[PROVIDED DATA]
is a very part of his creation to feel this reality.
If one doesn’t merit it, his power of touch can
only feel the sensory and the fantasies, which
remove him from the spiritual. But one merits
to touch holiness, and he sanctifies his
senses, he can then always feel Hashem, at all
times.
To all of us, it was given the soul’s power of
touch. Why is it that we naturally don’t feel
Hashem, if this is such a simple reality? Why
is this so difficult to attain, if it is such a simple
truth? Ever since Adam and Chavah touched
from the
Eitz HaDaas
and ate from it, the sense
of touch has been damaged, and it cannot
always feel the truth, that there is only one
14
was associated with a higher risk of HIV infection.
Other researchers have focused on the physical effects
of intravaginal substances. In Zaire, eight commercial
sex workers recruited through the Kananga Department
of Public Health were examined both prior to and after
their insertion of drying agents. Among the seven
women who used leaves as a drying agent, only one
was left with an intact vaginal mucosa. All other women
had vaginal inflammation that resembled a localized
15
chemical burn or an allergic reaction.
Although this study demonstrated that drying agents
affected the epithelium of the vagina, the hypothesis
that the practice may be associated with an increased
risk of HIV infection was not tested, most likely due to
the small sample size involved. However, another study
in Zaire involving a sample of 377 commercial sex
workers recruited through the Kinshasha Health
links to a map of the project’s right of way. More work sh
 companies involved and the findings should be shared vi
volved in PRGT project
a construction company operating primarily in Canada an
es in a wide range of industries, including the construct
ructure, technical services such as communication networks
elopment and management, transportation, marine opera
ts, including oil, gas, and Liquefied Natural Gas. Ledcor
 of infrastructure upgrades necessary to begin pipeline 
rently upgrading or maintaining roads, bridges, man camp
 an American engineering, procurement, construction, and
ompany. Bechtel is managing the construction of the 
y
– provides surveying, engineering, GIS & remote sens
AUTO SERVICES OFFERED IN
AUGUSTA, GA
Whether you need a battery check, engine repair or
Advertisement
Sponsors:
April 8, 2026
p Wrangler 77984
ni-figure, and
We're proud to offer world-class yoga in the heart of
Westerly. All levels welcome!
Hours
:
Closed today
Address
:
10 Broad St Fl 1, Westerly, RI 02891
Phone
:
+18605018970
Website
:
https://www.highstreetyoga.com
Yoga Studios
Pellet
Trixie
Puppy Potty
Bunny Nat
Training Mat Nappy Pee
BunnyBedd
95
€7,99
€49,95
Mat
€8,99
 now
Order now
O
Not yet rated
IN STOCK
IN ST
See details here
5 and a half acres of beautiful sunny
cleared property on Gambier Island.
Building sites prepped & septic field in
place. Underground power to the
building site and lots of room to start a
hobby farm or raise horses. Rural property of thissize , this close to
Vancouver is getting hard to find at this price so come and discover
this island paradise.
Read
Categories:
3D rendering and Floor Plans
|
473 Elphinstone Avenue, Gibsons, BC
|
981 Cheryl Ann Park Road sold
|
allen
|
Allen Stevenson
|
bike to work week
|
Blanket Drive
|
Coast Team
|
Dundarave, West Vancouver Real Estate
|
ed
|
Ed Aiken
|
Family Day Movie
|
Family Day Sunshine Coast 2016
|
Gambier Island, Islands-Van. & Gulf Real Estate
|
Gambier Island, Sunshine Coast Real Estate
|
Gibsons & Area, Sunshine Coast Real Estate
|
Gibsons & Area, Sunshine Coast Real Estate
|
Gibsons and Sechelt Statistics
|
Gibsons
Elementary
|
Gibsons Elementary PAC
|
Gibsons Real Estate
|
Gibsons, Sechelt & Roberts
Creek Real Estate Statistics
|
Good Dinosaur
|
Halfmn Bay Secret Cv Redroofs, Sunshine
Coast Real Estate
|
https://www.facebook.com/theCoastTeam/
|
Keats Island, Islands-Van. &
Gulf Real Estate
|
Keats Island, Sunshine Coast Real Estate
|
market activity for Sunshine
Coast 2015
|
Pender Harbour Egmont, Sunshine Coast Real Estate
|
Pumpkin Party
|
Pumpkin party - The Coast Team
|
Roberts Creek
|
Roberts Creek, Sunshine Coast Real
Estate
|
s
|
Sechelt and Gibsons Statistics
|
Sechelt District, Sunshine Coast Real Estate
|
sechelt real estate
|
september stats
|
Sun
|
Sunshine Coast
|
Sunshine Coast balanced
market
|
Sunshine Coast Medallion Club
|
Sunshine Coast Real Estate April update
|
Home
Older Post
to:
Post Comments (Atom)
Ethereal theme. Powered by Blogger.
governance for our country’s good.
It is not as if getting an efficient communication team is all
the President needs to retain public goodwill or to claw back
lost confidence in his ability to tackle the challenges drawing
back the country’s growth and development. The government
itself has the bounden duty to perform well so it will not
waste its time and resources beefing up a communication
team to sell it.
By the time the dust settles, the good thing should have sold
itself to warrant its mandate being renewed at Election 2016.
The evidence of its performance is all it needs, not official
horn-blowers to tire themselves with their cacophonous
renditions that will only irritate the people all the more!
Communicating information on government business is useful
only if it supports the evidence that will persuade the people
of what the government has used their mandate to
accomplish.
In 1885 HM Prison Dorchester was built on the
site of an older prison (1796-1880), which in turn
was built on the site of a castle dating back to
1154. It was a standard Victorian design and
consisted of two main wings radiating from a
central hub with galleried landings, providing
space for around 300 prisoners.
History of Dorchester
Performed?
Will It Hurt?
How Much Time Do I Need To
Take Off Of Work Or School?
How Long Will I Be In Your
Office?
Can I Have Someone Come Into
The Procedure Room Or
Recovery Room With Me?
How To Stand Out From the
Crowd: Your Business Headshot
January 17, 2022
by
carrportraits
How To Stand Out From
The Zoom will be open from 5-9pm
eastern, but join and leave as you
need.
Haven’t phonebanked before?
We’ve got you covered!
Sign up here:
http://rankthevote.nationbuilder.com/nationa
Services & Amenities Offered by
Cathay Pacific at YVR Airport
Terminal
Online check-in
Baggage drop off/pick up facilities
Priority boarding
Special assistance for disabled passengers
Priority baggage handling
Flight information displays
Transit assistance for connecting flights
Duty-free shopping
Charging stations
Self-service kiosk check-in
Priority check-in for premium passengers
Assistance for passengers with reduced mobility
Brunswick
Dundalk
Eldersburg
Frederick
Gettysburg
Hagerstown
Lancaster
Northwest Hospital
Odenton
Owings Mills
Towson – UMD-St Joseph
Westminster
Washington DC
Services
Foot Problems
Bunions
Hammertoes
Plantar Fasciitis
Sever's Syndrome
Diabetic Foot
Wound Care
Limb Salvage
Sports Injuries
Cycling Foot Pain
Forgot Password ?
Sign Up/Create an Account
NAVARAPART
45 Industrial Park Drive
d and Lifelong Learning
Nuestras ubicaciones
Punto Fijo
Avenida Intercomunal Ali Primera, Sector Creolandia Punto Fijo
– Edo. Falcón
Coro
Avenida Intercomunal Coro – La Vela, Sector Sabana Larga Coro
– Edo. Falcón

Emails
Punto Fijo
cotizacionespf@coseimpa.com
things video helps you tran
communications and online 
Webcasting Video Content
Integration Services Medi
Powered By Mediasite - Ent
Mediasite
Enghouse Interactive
[/PROVIDED DATA]
_GOAL OF THE EXERCISE:_
Copy every line from the records that holds the string "Avenida".

_WRITTEN RESPONSE:_
Avenida Intercomunal Ali Primera, Sector Creolandia Punto Fijo
Avenida Intercomunal Coro – La Vela, Sector Sabana Larga Coro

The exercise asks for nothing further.